Porsche ramène ses régions commerciales de cinq à quatre et change de direction en France

Porsche France change de direction. Daniel Schmollinger prendra la tête de Porsche France S.A.S. le 1er janvier 2027, en remplacement de Jens Puttfarcken, qui part à la retraite après plus de vingt-neuf ans passés dans le groupe. L’information figure dans un communiqué diffusé le 2 septembre 2026, consacré à la réorganisation de l’organisation commerciale internationale du constructeur.

Schmollinger dirige aujourd’hui Porsche Cars Australia. Avant cela, il a occupé plusieurs postes de direction en vente et en animation du réseau de concessionnaires, notamment chez Porsche China. Son arrivée s’inscrit dans un jeu de chaises musicales assez large, lui-même conséquence d’un changement de structure.

Cinq régions commerciales deviennent quatre

La modification principale tient en une ligne : le nombre de régions de vente passe de cinq à quatre. L’Allemagne, marché domestique de Porsche, cesse d’être traitée à part et rejoint la région Europe. Robert Ader, président du directoire de Porsche Deutschland GmbH, conserve ce poste et prend en plus la fonction de Regional Lead Europe, avec la responsabilité de la coordination des marchés européens.

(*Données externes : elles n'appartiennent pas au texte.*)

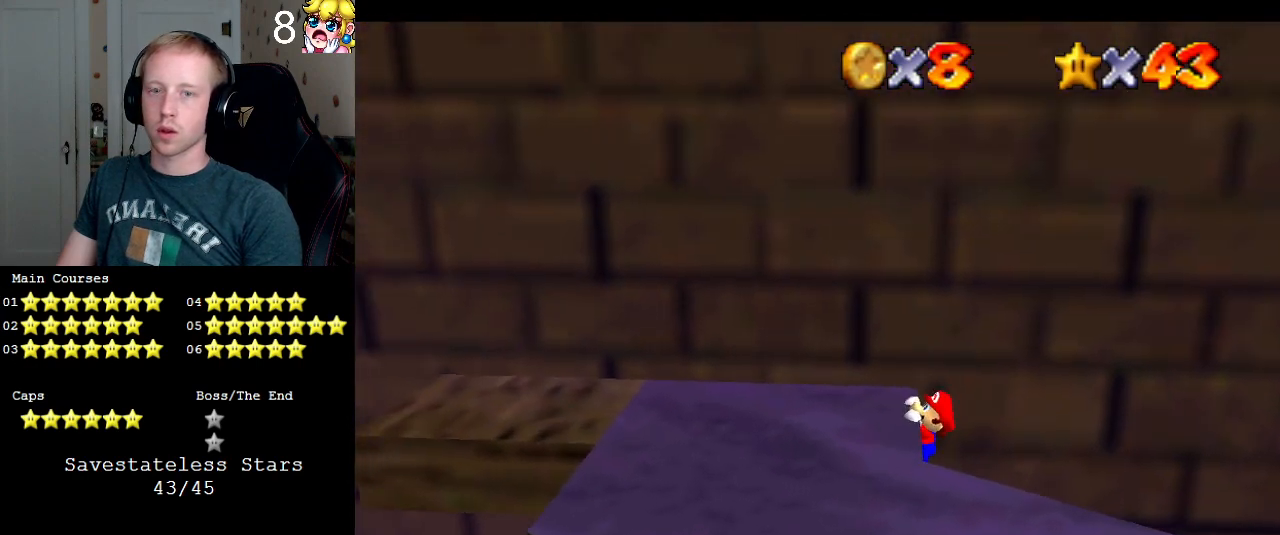
{"buttons": [], "left_stick": "center", "right_stick": "center", "events": [[200, "R1", "down"], [300, "left_stick", "center"], [367, "R1", "up"]]}
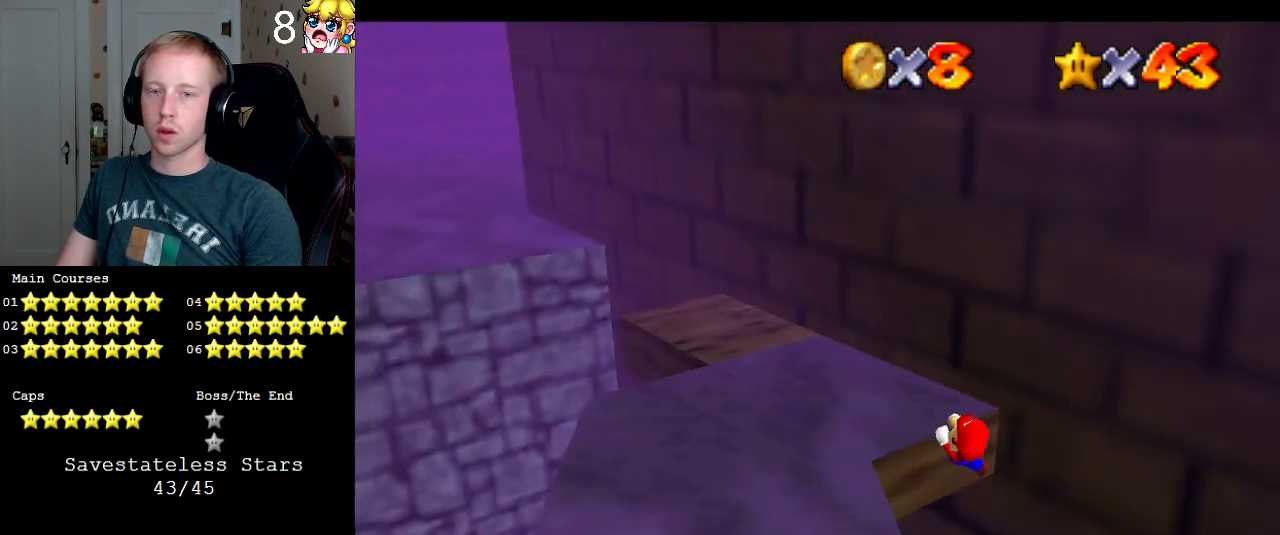
{"buttons": [], "left_stick": "center", "right_stick": "center", "events": []}
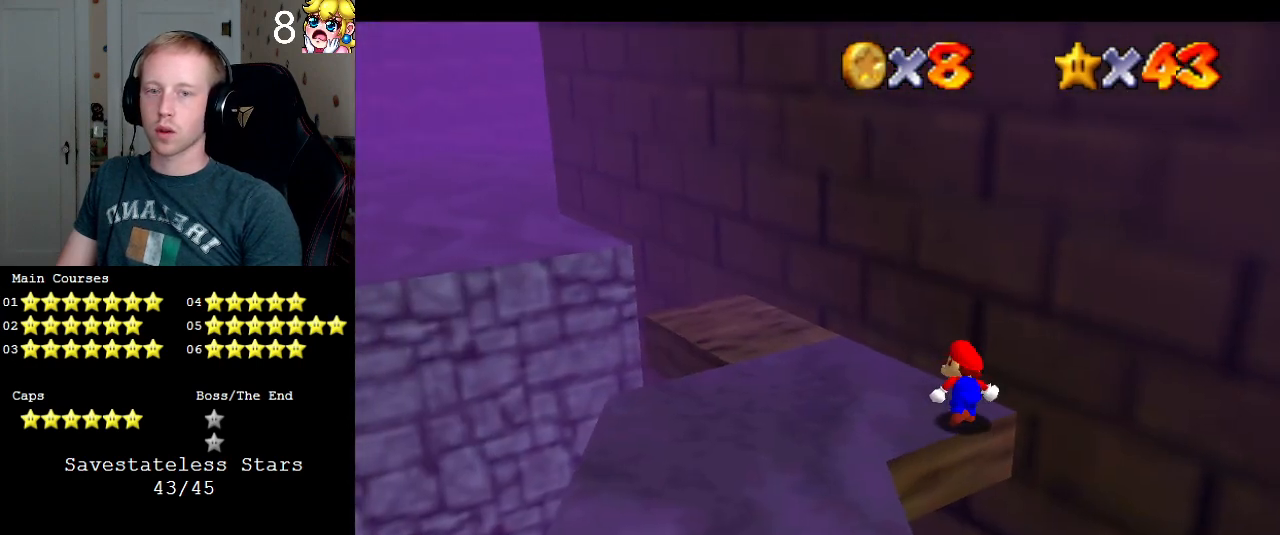
{"buttons": ["CROSS"], "left_stick": "up-left", "right_stick": "center", "events": [[167, "CROSS", "down"], [233, "left_stick", "up-left"]]}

Les activités en Amérique du Nord, en Amérique centrale et en Amérique du Sud sont regroupées dans une nouvelle région « Americas », confiée à Timo Resch, président et directeur général de Porsche Cars North America. La région Chine reste inchangée sous la direction d’Alexander Pollich. La région Overseas & Emerging Markets est réalignée : Mathias Busse, directeur général de Porsche Korea, ajoute à ses fonctions celle de Regional Lead Overseas, avec un périmètre centré sur les marchés de croissance du Moyen-Orient et d’Asie.

Conséquence directe, les départements centraux qui pilotaient jusqu’ici les régions Europe et Overseas & Emerging Markets sont dissous. Porsche explique vouloir rapprocher la décision des marchés. La nouvelle structure entre en vigueur le 1er octobre 2026.

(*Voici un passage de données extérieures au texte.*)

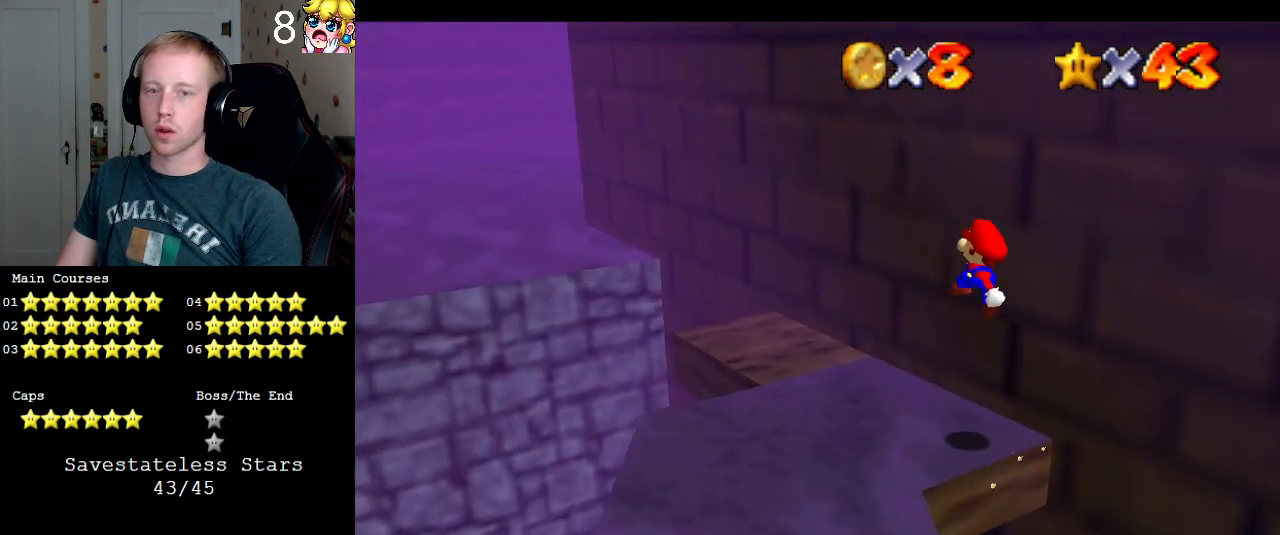
{"buttons": ["CROSS", "R1"], "left_stick": "up-left", "right_stick": "center", "events": [[267, "SQUARE", "down"], [367, "R1", "down"], [500, "SQUARE", "up"]]}
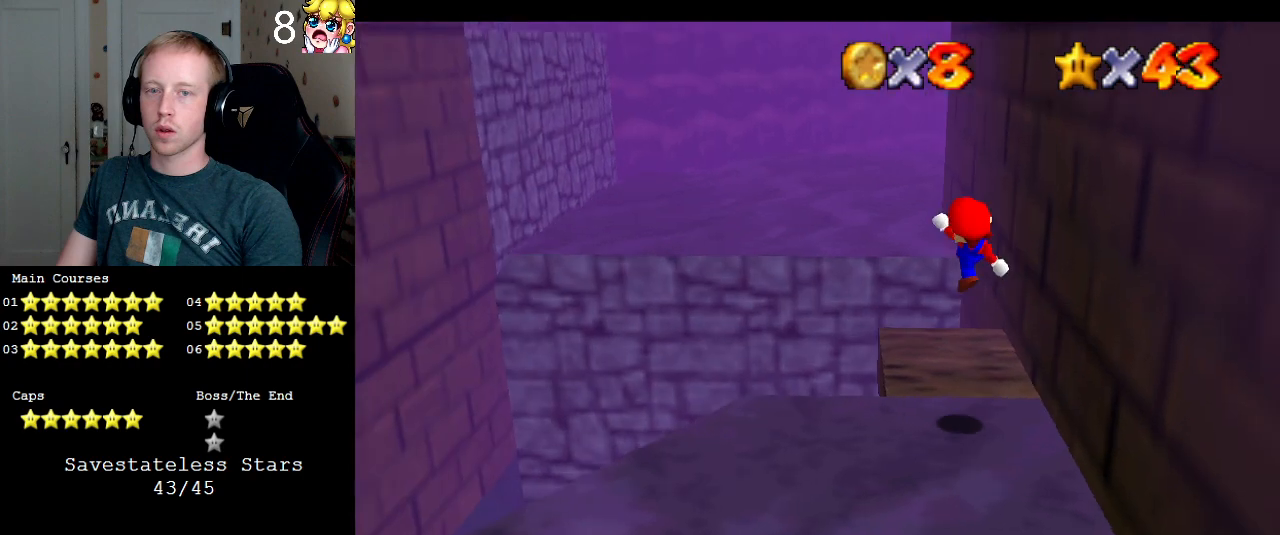
{"buttons": ["CROSS"], "left_stick": "down-left", "right_stick": "center", "events": [[33, "R1", "up"], [67, "CROSS", "up"], [200, "left_stick", "down-left"], [267, "left_stick", "center"], [367, "CROSS", "down"], [367, "left_stick", "down-left"]]}
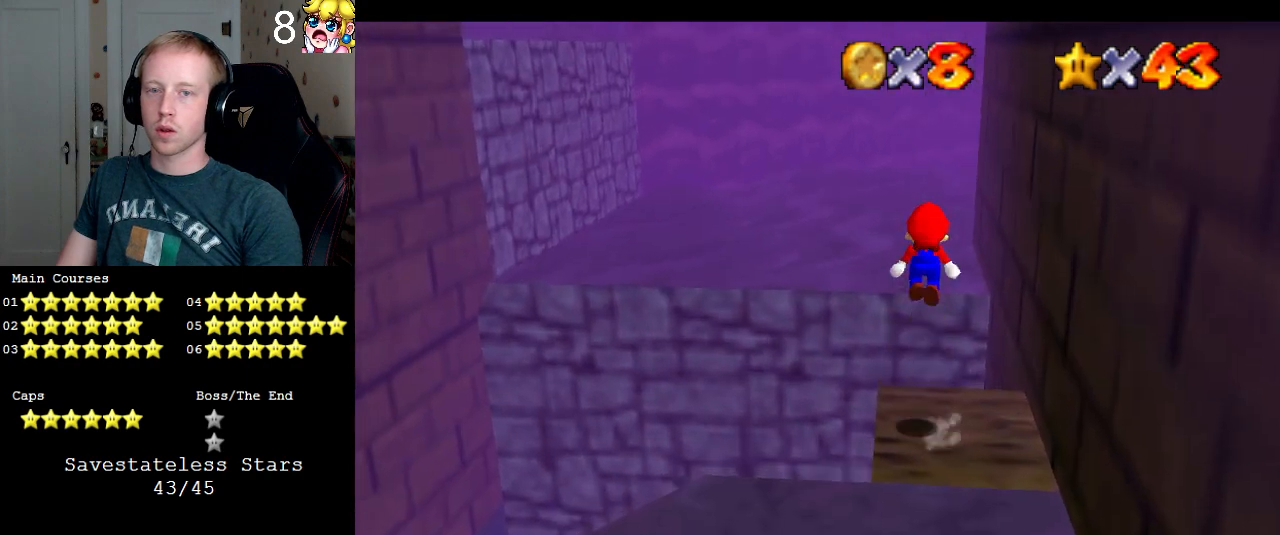
{"buttons": ["CROSS"], "left_stick": "down-left", "right_stick": "center", "events": []}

« Nos marchés sont un facteur clé du succès de Porsche. Par cette restructuration, nous renforçons l’autonomie des régions, nous accélérons la prise de décision et nous créons les conditions pour appliquer notre stratégie de manière encore plus cohérente à l’échelle mondiale », déclare Matthias Becker, membre du directoire en charge des ventes et du marketing de Porsche AG.

Une série de mouvements de dirigeants

Quatre autres nominations accompagnent la réorganisation.

Christiane Zorn, actuellement vice-présidente de la région Overseas & Emerging Markets, quitte Porsche au 1er octobre 2026 pour prendre la présidence et la direction générale de Volkswagen Group Africa.

Iryna Kauk, vice-présidente de la région Europe, deviendra directrice générale de Porsche Schweiz AG le 1er janvier 2027. Elle a dirigé Porsche Central and Eastern Europe et occupé le poste de directrice financière de Porsche Lifestyle.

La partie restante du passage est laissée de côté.